En 2009, Boesmans et Bondy continuent leur exploration du théâtre de répertoire avec le surréalisme polonais d’Yvonne, princesse de Bourgogne d’après Gombrowicz, un opéra où tout relève des limites entre subversion et perversion. Boesmans recherche toujours une grande clarté d’énonciation à tout moment, et s’amuse encore des gestes de la musique contemporaine, dans un jeu avec le propos littéraire (Acte I, scène 5, réplique d’une tante d’Yvonne : « Pourquoi n’es-tu pas plus moderne ? »). La dernière création en date, Au Monde, en collaboration avec Joël Pommerat, d’après le spectacle éponyme de ce dernier, a eu lieu en mars 2014. L’opéra s’ouvre sur un appel lyrique, quasi vériste, de la trompette, un repère d’où découle le matériau musical à venir. Le travail vocal accentue encore la quête de légèreté, et une forme de clarification, de raréfaction des effets, ce qui contribue à plus de densité. En osant souvent des associations de timbres instrumentaux inédites, et en mettant en valeur la couleur instrumentale à travers un soin accordé aux aspects formels de l’œuvre, Au Monde démontre encore toute la maîtrise stupéfiante de l’orchestration de Boesmans, toujours hautement raffinée. L’impertinence du compositeur se loge ici dans son usage de la célèbre chanson My Way qui cristallise la tension entre sublime et trivialité.

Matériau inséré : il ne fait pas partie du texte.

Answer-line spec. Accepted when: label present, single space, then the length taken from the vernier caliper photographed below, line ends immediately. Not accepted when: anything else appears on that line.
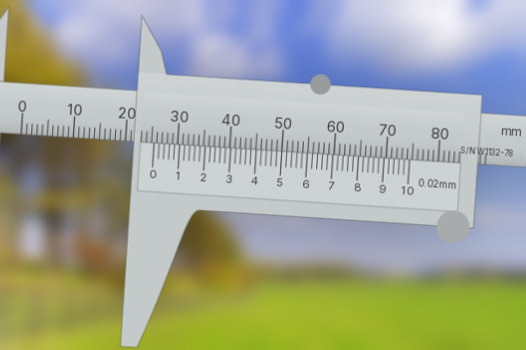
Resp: 25.5 mm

La musique de Boesmans décortique les passions ; plus qu’elle ne l’illustre, elle vient compléter le drame, ou éclairer ses contrastes et ses paradoxes. De même, le chant, chez Boesmans, concrétise la vérité psychologique des personnages. Avec sept opéras aujourd’hui, c’est une véritable petite comédie humaine qu’il déploie musicalement. Souvent saillantes, les citations dans les opéras de Boesmans fonctionnent comme des réminiscences instinctives, des évocations lointaines. Sans théoriser sa façon de se situer historiquement, on peut dire que le compositeur agit dans une forme de déviation permanente des choses connues afin de leur redonner une nouvelle étrangeté. Ses opéras semblent souvent plonger leurs racines dans la grande tradition romantique allemande avec des souvenirs de Wagner, Richard Strauss ou Alban Berg. On hésite entre une forme très subtile d’activation de la mémoire de l’auditeur de la part du compositeur, ou la simple volonté de l’auditeur d’associer systématiquement tout événement sonore à ses propres catégories établies. Cela fait parfois dire aussi, de manière générale, que le travail opératique de Boesmans se situe dans la convergence de Debussy, Leoš Janáček et Alban Berg. C’est juste dans la mesure où Boesmans renoue avec une tradition qui veille à une convergence entre le langage musical et le propos dramatique. Mais Boesmans est de toute évidence l’artisan d’une rhétorique d’aujourd’hui, s’intéressant à tout ce qui fait la réalité du monde vécu et du monde sonore, dans un souci de rencontre avec ceux qui écoutent.